Touring Projects 2023 - 2025

Of The Body

Of The Body is a musical dissection of sorts. Drawing inspiration from Renaissance art, music, and science, each movement of Dan Walker’s song cycle is devoted to an anatomical part: the eyes, the hands, the mouth, the feet, the blood, and finally, the heart. Of the Body traverses sex, sensuality, our flesh and blood; to exploring our corporeal form in a distinctly contemporary context.

6 unaccompanied voices; 1 hour no interval
Conducted by Roland Peelman AM

RED

DIRT

HYMNS

A hymnal to the country under our feet.

A living songbook more than four years in the making, Andrew Ford’s hymnal brings together the words of sixteen contemporary Australian writers – poets, essayists, and folksingers. Born in a time of fire and darkness, grief, and loss, and then fragile, tender hope, Red Dirt Hymns are songs of awe and praise, dedicated not to a god, but to the land.

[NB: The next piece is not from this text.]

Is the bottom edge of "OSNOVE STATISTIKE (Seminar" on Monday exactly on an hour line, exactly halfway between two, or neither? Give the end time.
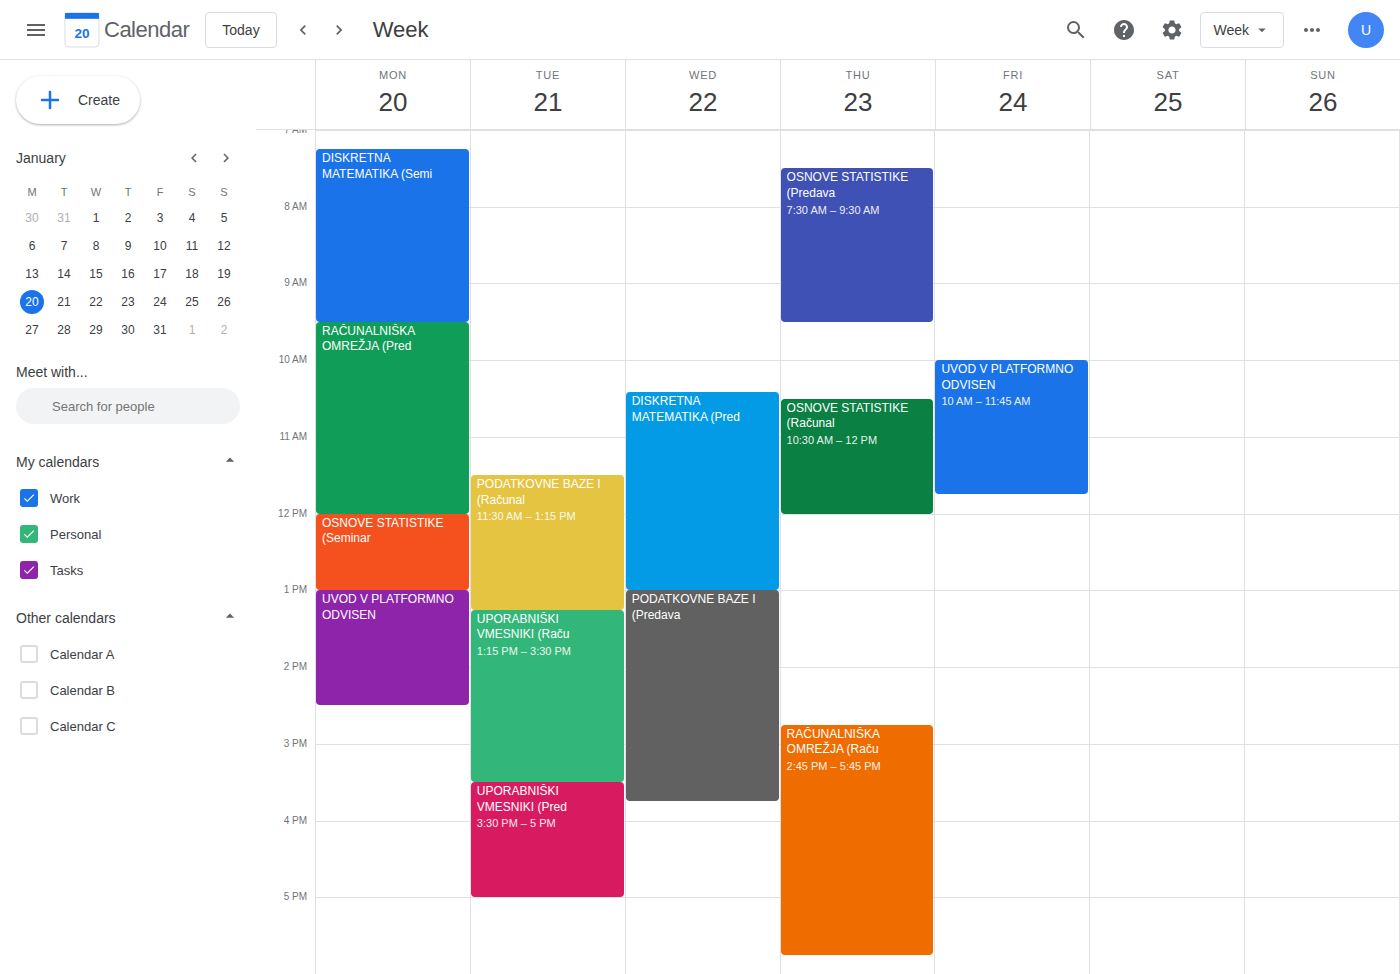
1:00 PM -- exactly on the 1 PM line.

6 amplified singers; electric guitar; amplified cello
projection (optional)
1 hour no interval
associated community workshops available

BLOOM

The first signs of spring are symbols of hope and promise, rebirth, and renewal. Of course, flowers and the motifs of spring are also reminders of life’s cycles. In the still life scenes of the Dutch masters, flowers denoted not only beauty, but decay and fragility; death, and loss. From Renaissance polyphony to contemporary classics, Luminescence Chamber Singers celebrate the happy season of spring, the blossoming flowers, the shifting tides, and reflect on transience, impermanence, the inexorable march of time, and climate crisis.
6 unaccompanied singers; 1 hour no interval

B.A.C.H.

In this concert of musical cyphers, Luminescence Chamber Singers join forces with guest artist Anna Freer (violin/voice) to perform Bach’s monumental Partita no.2 in D Minor, interwoven with some of Bach’s most beloved chorales. The concert culminates in a new arrangement of the Chaconne – a setting for voices and violin that reveals a tapestry of references to Bach chorales buried in bones of the Chaccone.

6 unaccompanied singers; violin

drawing breath

Luminescence Chamber Singers explore first breaths, last breaths, and music as diverse as the vast compass of human life and feeling in between: from Machaut and Gesualdo, to Pink Floyd, and newly commissioned works by Australian composers Brenda Gifford, Jess Green, and Dan Walker.